How many builders have their 2003 company budget in place? How many think they don't need one? While builders use budgets for individual projects, they often don't use them for their core company. A budget is a planning document that serves as a spending guide for a 12-month (or longer) period. It's incumbent upon builders to use a budget for their core company so they can make appropriate and timely spending decisions. A budget can be done in-house, without additional expense for accounting or bookkeeping consultants, but builders should have adequate software and accounting programs so they know how their business is faring without waiting for monthly or quarterly reports.

While the nature of home construction makes budgetary planning difficult (e.g., how many houses will we build and close during the next year?), the industry is not alone in that regard. How much certainty is there when a carmaker predicts sales for the next 12 or 24 months? Virtually all businesses are in the same boat when it comes to predicting sales and expenditures.

If you prepared a budget for 2002, compile your actual cash flows and compare them with budgeted expenses.
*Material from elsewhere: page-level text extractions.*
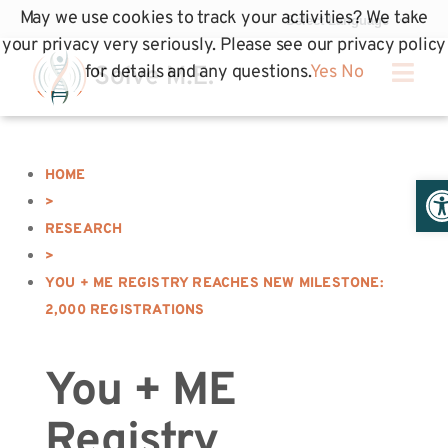
May we use cookies to track your activities? We take
your privacy very seriously. Please see our privacy policy
for details and any questions.
Yes
No
HOME
Op
>
RESEARCH
>
YOU + ME REGISTRY REACHES NEW MILESTONE:
2,000 REGISTRATIONS
You + ME
Registry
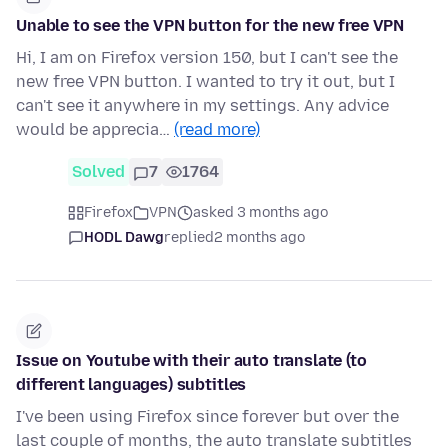
Unable to see the VPN button for the new free VPN
Hi, I am on Firefox version 150, but I can't see the
new free VPN button. I wanted to try it out, but I
can't see it anywhere in my settings. Any advice
would be apprecia…
(read more)
Solved
7
1764
Firefox
VPN
asked 3 months ago
HODL Dawg
replied
2 months ago
Issue on Youtube with their auto translate (to
different languages) subtitles
I've been using Firefox since forever but over the
last couple of months, the auto translate subtitles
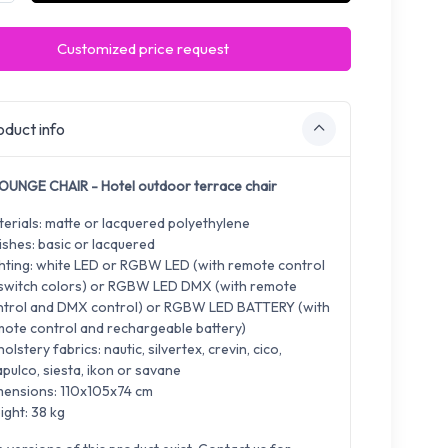
Customized price request
duct info
OUNGE CHAIR - Hotel outdoor terrace chair
erials: matte or lacquered polyethylene
ishes: basic or lacquered
hting: white LED or RGBW LED (with remote control
 switch colors) or RGBW LED DMX (with remote
ntrol and DMX control) or RGBW LED BATTERY (with
ote control and rechargeable battery)
olstery fabrics: nautic, silvertex, crevin, cico,
pulco, siesta, ikon or savane
mensions: 110x105x74 cm
ght: 38 kg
Note considerable discrepancies so you can assess whether your expenses were extraordinary or your budgeted amounts too low. Then review each income and revenue line. Will revenue increase, decrease or remain the same in 2003? How many expenses were one-time only? Which purchases deferred this year will occur next year? How will inflation affect projected costs? Employee raises? Vehicle replacement? Equipment purchases?

Builders should be careful to note irregular capital expenses. Some equipment, for example, has a projected life span. It might be useful to create a sinking fund (i.e., setting aside money to be used in future years). In this manner, the cost of a new backhoe can be apportioned over five years, with one-fifth of the projected price being accrued each year. By the end of the fifth year, the company will have the entire cost set aside in a capital expenditure account.

After reviewing your 2002 figures, post and/or update the revised income and expenses. Share the numbers with your office manager and other key employees. Ask staff for wish lists for next year.

Once gross numbers have been determined, the next step is planning when expenses will occur. If, for example, your intention to purchase certain equipment is based on how well the year goes, you might want to show that anticipated expense as occurring in the third or fourth quarter.

Upon completion of this exercise, print the document. Each month, print out projected versus actual expenditures. Keep a running tally for projected versus actual year to date. When expenses exceed projections, dig deeper to understand why. If revenues drop, adjust the budget accordingly. And when profits allow, discretionary spending may be moved up. (There are certain limitations to using a budget on a very regular basis except to confirm the company's ability to make a significant purchase. While projected income and expenses must adjust for actual cash flow, a budget should not substitute for a general ledger.)

Business success isn't based on happenstance. Remember the old adage: Most businesses don't plan to fail; they fail to plan.